§ **TEXTO PARA LEITURA**:
▶
Um dia, o camarada Paiva começou a falhar

BORIS FAUSTO
ESPECIAL PARA A FOLHA

A partir de uma certa época, as aulas da Faculdade de Direito, que frequentei nos anos 50, tornaram-se para mim uma grande atração.
Como teria conseguido extrair encanto das falas alternativamente monótonas ou retóricas dos professores, depois reproduzidas em apostilas mambembes, "sem responsabilidade da ilustre cátedra"? A resposta é simples: as falas, fosse qual fosse seu estilo, eram apenas um murmúrio, incapaz de perturbar minhas leituras. Sentado nas últimas fileiras da classe, embarcava no sonho da revolução bolchevique, deformada mas recuperável, por intermédio de "Minha Vida" -a autobiografia de Trotsky- e da "Revolução Traída".
Certo dia, um colega me abordou, perguntando como tinha chegado a essas leituras e se surpreendeu quando eu disse ter sido o resultado de uma intuição anti-stalinista, combinada com o costume de desencavar livros poeirentos, nos sebos do centro da cidade.
Nunca tinha reparado no colega, que não se destacava por qualquer das qualidades mais caras aos alunos das Arcadas, naquela época. Não participava dos concursos de oratória, em que se dissertava sobre lemas do gênero "abrir escolas é fechar prisões"; não se deixava ficar no pátio, comentando o traseiro das raras estudantes; não era dado ao prazer de pôr fogo na ponta do jornal de um aluno distraído na leitura, para vê-lo alguns minutos depois sacudir apavorado o pequeno bólido em chamas.
Seu tipo físico, suas maneiras e roupas também não impressionavam. Baixinho, precocemente calvo, falava manso e usava ternos que escorriam pelo corpo, de dimensões limitadas. Entretanto, se alguém prestasse atenção na sua figura, teria percebido dois olhos claros muito vivos compondo, com o sorriso, um ar de certo ceticismo irônico.
Como viria a saber depois, ele provinha de uma família da baixa classe média do interior, setor social que, ao lado dos filhos de imigrantes, estava invadindo avassaladoramente os bancos escolares de um dos últimos redutos da oligarquia paulista.
Além de frequentar a faculdade, o colega arranjara um emprego como funcionário da Câmara Municipal, situada em um prédio vetusto -o Palacete Prestes-, na rua Líbero Badaró. Se alguém quisesse encontrá-lo, devia ir a qualquer outro lugar, menos ali. Reproduzia, no local de trabalho, uma técnica-padrão bastante conhecida, para que sua ausência não desse na vista. Passava pela Câmara, deixava o paletó no espaldar da cadeira, estampando assim as marcas de sua presença na repartição. Se alguém duvidava, um cúmplice solícito respondia sem vacilar: "Ele está na casa, olha o paletó aí".
◀
§ **SEÇÃO DE DADOS**:
▶
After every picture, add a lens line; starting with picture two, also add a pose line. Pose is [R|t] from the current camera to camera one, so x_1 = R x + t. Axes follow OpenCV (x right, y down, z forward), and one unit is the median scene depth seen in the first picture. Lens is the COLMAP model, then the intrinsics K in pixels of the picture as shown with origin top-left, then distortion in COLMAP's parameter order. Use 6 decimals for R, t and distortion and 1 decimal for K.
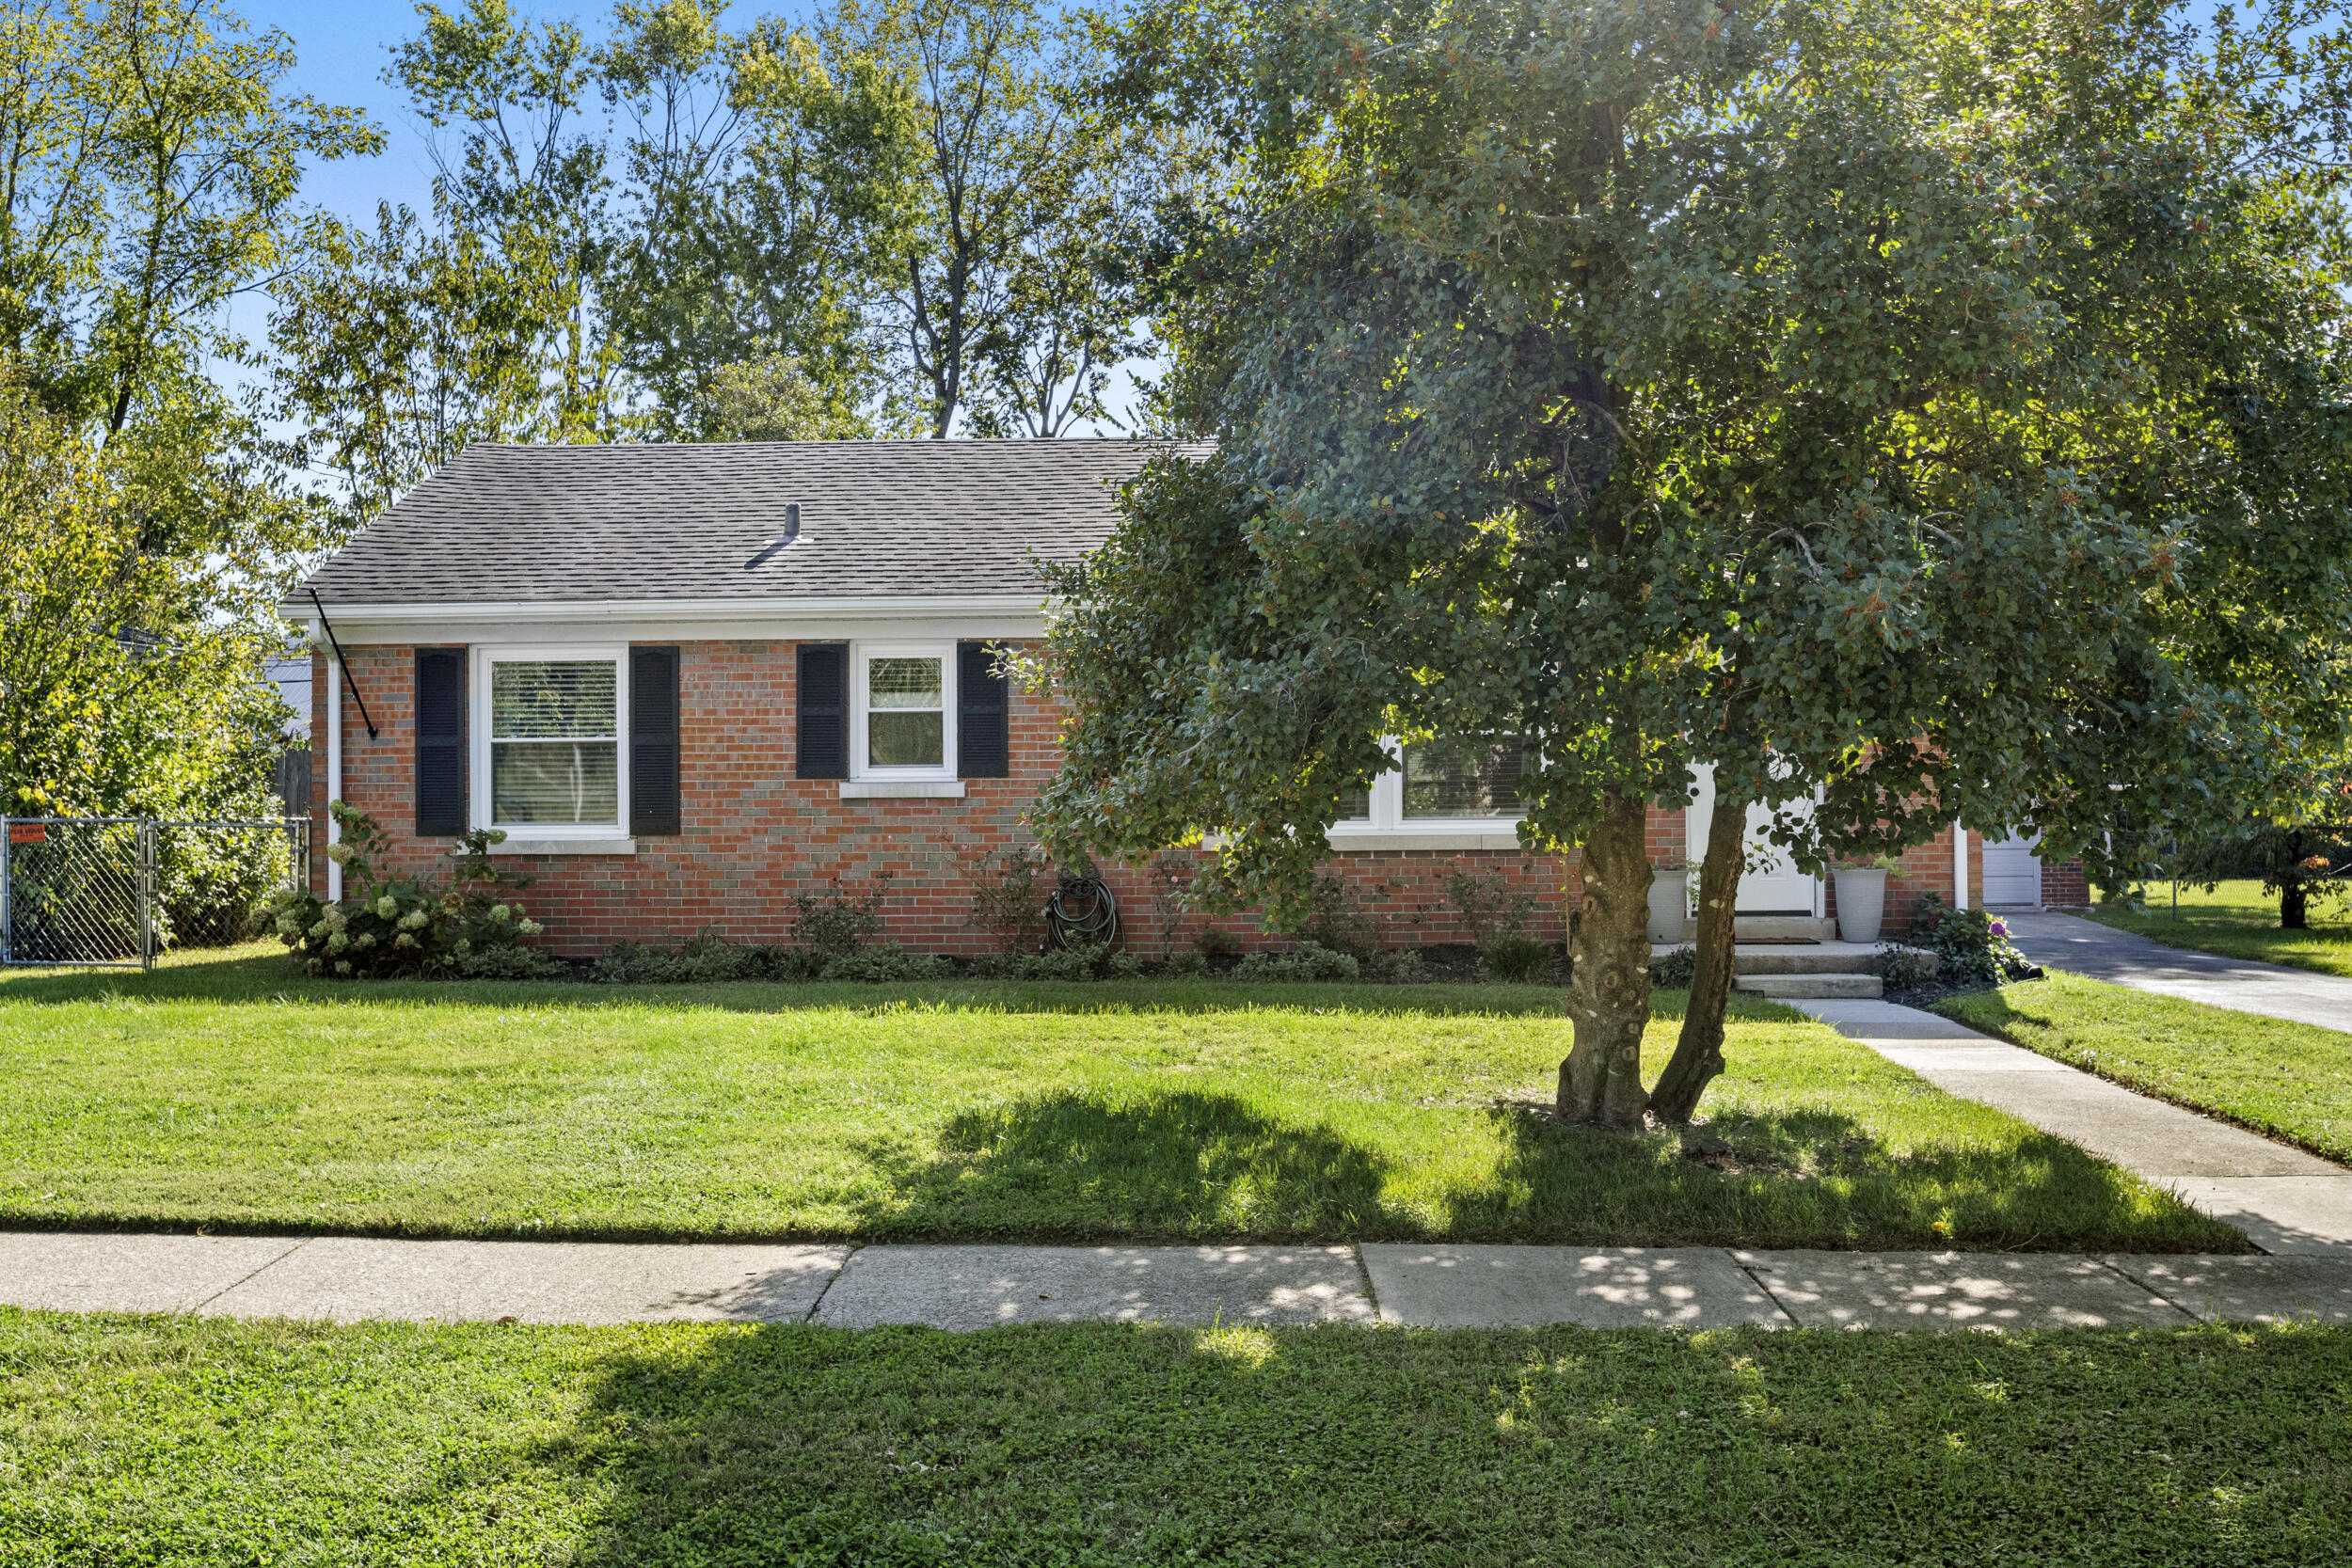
◀
§ **INSTRUÇÕES**: Prossiga com o relato sobre o colega da Faculdade de Direito a partir do ponto em que ele para.

§ **RESPOSTA ESCRITA**:
Ao me abordar na faculdade, depois de alguns rodeios, o colega não só revelou conhecimento da literatura de esquerda, como me informou, naturalmente à meia-voz, da existência de um Partido Operário Revolucionário, o POR trotskista, a cuja direção -"noblesse oblige"- ele gostaria de me apresentar. Foi além, me segredando, em uma prova de confiança e de iniciação, que não era um fulano de tal qualquer, por escolha pequeno-burguesa dos pais, e sim o camarada Paiva.
Posso atestar que, na militância, o camarada Paiva foi sempre realista, dando a impressão de um certo distanciamento, em sua adesão a um "grupo portador da verdade histórica", à espera apenas da crise do stalinismo para se pôr à cabeça da classe operária. Era sereno nas suas ponderações e, via Câmara Municipal, conseguia alguns contatos significativos.
Organizou em seu apartamento um encontro dos trotskistas com Jânio Quadros, candidato a prefeito de São Paulo, no curso da campanha do "tostão contra o milhão". Jânio começava sua escalada, buscando votos onde quer que se encontrassem. O homem da vassoura falou horrores do Dops e da repressão política em geral, como convinha naquela roda, e nos mostrou também um relógio de ouro, que lhe havia sido dado por um centro espírita com uma calorosa dedicatória, ironizando os doadores: "Imaginem se os espíritas me vissem entrando em entendimento com vocês?".
Um belo dia, o camarada Paiva, pontual nos horários e correto no cumprimento das tarefas, começou a falhar. Chegava tarde aos encontros, marcados geralmente para a porta do cine Metro e depois passou simplesmente a não aparecer. Para exasperação dos companheiros, negava-se a reconhecer divergências ideológicas que dariam margem a infinitas e gratificantes discussões, na visão da militância.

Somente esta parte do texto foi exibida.